--- DATA FOR ANALYSIS ---

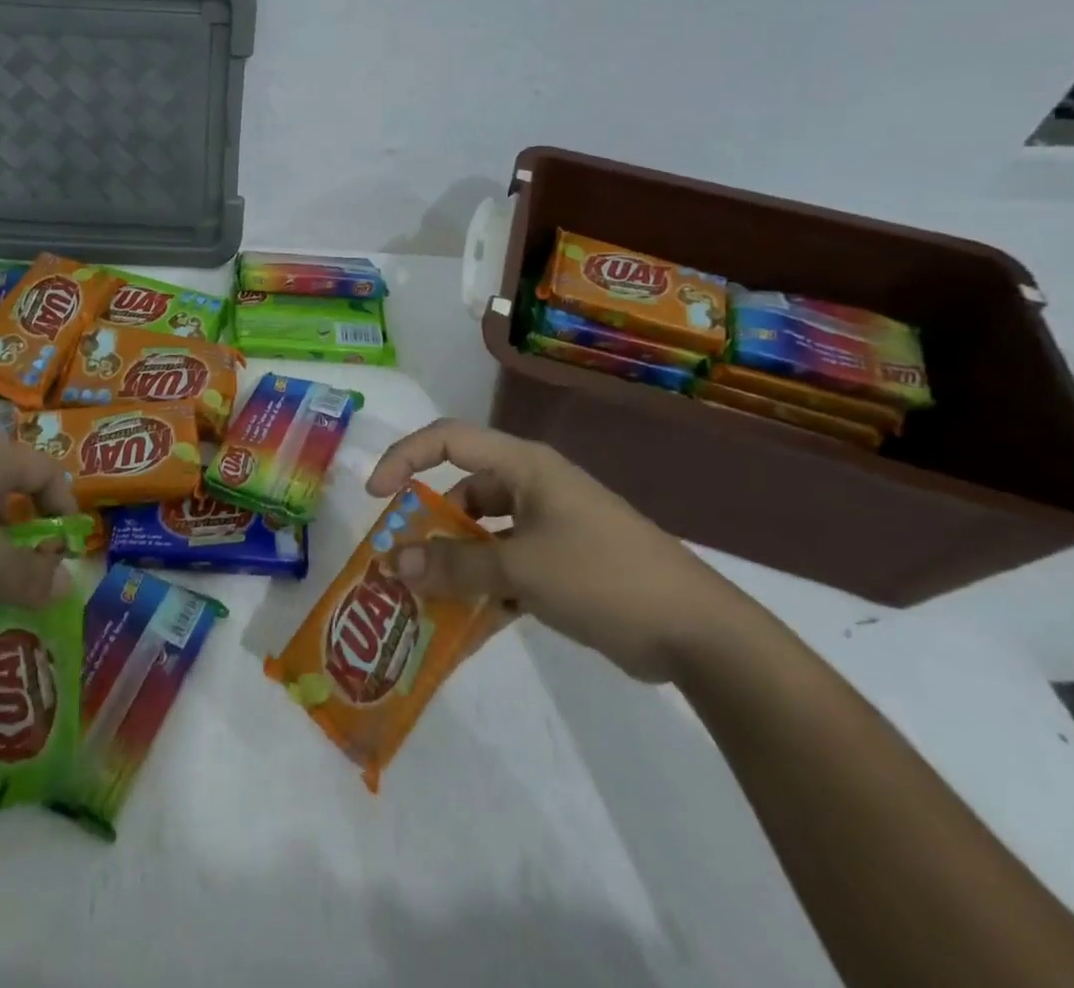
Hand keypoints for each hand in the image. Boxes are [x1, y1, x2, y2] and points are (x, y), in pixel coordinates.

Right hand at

---
--- DATA FOR ANALYSIS ---

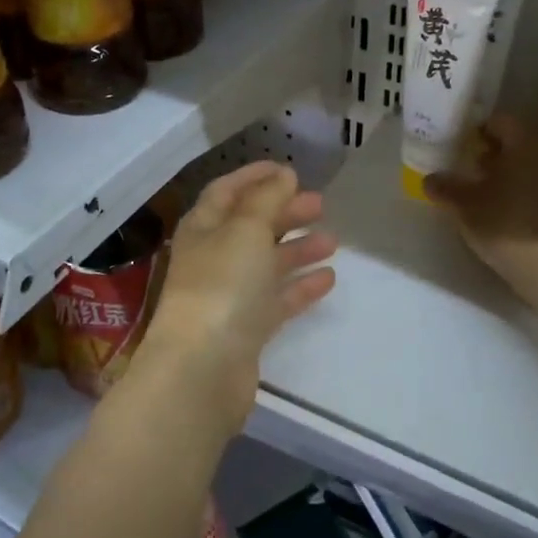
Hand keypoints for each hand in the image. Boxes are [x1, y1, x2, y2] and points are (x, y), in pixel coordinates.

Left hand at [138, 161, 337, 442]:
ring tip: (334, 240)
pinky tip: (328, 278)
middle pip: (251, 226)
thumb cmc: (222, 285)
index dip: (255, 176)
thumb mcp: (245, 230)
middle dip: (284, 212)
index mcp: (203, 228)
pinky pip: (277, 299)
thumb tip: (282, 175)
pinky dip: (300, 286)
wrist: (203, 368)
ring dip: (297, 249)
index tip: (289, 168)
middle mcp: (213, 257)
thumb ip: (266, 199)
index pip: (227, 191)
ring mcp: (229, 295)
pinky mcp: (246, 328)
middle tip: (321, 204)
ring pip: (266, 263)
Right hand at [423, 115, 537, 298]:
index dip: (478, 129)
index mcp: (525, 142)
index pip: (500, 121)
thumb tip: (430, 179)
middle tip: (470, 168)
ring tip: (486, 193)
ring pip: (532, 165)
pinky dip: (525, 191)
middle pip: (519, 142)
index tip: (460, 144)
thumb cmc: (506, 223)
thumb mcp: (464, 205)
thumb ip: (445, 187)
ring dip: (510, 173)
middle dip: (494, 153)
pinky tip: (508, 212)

---

Take the records above and return, word for word, only the lines that fall from the line with "index mcp: (525, 142)" to the line with "pinky tip: (508, 212)", both of them included.

§ RESULT OF THIS TASK
index mcp: (525, 142)
index pip: (500, 121)
thumb tip: (430, 179)
middle tip: (470, 168)
ring tip: (486, 193)
ring pip: (532, 165)
pinky dip: (525, 191)
middle pip: (519, 142)
index tip: (460, 144)
thumb cmc: (506, 223)
thumb mcp: (464, 205)
thumb ip: (445, 187)
ring dip: (510, 173)
middle dip: (494, 153)
pinky tip: (508, 212)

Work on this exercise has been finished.